02.17.07
Computer Science At Last, ISR Homework
At long last I have an update! A real update. I have been delving ever so slightly into the realm of Information Storage and Retrieval. This wasn’t my first time writing code to build a dictionary of terms, but other lessons have been interesting. Generating effective stop lists and weighting terms are all very practical techniques. And our textbook is free!
–
Assignment 1:
Read the computing abstracts file and generate a dictionary of terms. Convert terms to lower case remove extraneous endings and special characters. Sort the dictionary by frequency and turn in, along with the program, the first page of the sorted results.

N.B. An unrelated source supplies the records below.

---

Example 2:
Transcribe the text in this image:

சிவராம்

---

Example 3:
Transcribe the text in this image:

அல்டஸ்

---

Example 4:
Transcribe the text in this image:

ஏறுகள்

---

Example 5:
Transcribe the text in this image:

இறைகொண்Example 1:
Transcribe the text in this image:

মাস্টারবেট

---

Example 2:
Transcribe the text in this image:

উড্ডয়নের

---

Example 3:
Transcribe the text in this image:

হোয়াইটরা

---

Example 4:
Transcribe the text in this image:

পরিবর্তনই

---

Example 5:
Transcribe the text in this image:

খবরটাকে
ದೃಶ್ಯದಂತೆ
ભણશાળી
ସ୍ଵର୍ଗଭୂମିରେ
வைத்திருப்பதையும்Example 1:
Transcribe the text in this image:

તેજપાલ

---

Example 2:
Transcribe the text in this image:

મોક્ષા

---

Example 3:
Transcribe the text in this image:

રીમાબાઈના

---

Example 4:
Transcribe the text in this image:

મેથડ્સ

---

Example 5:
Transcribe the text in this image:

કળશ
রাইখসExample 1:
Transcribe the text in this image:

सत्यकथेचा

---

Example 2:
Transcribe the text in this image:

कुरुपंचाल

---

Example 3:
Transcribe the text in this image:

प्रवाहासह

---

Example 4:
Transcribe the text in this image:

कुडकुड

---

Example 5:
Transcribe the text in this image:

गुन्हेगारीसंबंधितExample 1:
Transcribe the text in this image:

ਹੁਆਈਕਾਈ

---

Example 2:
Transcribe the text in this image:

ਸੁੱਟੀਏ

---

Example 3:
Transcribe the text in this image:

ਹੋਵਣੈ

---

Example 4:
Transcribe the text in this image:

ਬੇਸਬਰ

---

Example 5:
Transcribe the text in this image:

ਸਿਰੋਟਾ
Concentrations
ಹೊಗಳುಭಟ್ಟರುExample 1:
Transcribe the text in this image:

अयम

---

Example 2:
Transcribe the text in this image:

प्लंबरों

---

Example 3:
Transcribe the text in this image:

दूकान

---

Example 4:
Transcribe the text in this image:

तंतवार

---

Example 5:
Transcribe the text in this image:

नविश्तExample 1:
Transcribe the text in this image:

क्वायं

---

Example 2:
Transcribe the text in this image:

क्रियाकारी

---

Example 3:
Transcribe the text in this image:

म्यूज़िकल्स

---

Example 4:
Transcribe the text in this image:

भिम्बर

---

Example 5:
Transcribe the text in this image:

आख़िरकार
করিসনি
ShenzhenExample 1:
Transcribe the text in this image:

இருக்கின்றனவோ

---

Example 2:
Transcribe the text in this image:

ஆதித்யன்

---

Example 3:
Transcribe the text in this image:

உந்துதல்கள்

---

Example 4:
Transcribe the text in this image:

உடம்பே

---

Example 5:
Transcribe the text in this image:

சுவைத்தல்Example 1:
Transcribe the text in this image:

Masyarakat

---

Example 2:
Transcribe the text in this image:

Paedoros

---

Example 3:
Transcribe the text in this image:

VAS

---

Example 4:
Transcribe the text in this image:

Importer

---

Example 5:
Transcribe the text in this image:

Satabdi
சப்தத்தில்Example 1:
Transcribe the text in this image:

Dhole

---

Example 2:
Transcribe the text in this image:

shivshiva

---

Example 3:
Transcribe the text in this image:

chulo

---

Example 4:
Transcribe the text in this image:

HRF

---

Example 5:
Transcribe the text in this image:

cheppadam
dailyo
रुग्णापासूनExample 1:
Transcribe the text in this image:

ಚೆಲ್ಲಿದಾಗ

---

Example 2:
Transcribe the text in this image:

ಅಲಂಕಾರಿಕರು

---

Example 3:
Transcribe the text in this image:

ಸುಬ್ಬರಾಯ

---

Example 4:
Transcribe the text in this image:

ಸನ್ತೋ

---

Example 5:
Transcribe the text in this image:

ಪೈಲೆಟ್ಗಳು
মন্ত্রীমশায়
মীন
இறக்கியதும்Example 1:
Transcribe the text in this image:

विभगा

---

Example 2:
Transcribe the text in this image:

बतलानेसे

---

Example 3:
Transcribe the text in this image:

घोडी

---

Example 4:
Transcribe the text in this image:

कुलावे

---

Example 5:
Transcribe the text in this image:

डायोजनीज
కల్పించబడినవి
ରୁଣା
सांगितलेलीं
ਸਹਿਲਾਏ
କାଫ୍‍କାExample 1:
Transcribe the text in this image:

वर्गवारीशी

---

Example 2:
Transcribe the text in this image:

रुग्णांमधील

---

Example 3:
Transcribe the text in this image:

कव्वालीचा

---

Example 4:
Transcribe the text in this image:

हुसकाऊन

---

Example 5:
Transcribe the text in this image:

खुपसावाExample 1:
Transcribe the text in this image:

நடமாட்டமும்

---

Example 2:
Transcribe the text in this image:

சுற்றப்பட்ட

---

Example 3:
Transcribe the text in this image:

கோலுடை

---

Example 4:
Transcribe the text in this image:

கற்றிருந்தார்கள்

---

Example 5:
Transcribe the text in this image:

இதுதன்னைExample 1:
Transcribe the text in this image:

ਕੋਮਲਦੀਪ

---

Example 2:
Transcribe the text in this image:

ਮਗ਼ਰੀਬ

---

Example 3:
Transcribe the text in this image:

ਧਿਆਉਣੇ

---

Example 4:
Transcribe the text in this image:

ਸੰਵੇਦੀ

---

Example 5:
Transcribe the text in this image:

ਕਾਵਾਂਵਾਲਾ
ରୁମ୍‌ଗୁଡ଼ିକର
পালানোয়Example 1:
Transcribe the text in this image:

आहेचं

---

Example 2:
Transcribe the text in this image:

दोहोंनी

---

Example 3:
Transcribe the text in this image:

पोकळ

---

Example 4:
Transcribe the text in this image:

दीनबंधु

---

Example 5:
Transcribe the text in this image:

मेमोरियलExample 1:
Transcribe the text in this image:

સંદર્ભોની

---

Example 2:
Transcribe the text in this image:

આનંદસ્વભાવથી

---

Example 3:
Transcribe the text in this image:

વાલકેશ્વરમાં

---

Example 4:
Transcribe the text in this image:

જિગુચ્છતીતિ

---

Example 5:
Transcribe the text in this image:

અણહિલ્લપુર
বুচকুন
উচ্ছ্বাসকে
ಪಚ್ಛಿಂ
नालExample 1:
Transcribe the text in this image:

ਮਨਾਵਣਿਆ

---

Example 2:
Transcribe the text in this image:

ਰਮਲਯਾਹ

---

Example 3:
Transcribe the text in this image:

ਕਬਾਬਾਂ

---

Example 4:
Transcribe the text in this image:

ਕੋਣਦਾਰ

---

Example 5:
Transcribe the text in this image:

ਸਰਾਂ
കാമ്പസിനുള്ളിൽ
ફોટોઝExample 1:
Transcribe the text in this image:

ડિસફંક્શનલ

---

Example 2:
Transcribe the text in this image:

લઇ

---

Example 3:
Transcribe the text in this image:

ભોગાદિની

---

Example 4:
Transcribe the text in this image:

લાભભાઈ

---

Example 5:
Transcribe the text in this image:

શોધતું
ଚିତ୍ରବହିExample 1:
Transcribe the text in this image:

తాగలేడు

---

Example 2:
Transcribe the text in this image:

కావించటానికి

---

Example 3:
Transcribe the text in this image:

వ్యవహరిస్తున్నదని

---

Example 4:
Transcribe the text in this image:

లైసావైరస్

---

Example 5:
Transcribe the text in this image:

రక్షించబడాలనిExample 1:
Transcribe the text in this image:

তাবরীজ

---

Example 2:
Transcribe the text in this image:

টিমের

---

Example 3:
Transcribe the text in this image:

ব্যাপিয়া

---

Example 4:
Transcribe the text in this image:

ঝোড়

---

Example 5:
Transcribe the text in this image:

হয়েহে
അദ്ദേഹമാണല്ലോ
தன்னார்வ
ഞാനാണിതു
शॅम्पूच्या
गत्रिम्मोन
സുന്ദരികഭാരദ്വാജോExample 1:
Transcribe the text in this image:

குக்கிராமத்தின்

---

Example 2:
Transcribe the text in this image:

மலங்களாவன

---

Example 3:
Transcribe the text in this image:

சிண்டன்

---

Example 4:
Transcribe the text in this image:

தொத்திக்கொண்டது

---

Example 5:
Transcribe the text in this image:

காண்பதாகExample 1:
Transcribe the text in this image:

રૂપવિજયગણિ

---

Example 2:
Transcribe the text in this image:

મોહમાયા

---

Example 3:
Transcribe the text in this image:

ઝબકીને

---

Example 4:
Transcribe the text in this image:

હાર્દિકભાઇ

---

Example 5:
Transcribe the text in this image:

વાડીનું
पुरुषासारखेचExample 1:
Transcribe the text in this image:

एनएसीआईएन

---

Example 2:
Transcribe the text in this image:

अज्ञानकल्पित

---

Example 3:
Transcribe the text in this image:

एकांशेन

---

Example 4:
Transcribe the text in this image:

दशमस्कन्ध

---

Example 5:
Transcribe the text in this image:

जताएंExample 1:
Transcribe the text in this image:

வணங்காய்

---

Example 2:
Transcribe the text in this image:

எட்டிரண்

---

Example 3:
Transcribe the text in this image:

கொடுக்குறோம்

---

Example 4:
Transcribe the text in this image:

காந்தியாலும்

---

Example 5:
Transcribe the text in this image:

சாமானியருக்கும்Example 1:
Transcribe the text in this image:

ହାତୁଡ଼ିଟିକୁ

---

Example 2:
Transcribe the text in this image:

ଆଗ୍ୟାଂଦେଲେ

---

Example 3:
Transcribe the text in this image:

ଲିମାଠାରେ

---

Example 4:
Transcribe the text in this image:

The code, library, and related files:
http://www.nick-cash.com/download/isr/1/
Notes:
I spent more time on this then it required simply to get a workable namespace going. All classes and related functions will go into the ISR library for use in later homework, and, at the end, I’ll have a workable Info Storage and Retrieval library with tested code.
—
Assignment 2:
Using the dictionary from the above, select high frequency and low frequency words and from these build a file that will be a stop list. Write a program that will process the abstracts (title and abstract). Your program will read each word in each title/abstract text and ignore words that are in the stop list. It will build a new dictionary vector giving the total number of times each word occurs and a document frequency vector giving the number of documents in which each term occurs. It will then calculate, for each word, the Inverse Document Frequency weight of the word. Hint: for each document, build the dictionary directly and generate a document-term matrix. Then after all documents have been processed, create the document-frequency vector by going through the document vectors and incrementing the D-F vector for each word found
The code, library, and related files:
http://www.nick-cash.com/download/isr/2/
Notes:
This assignment looked daunting, but when I got started it was actually relatively easy. It was just a lot of work. I hit a few spots that proved troublesome, mainly due to the reading of the file (I should have written my own reading routine that processed each character instead of extracting from std::cin) and my being tired. Overall I’m fairly proud of this code as I didn’t know how to do any of it when I started. However, as with most code I look back on, I see things I definitely could improve. This code isn’t particularly efficient in my opinion, but overall it still runs fairly fast.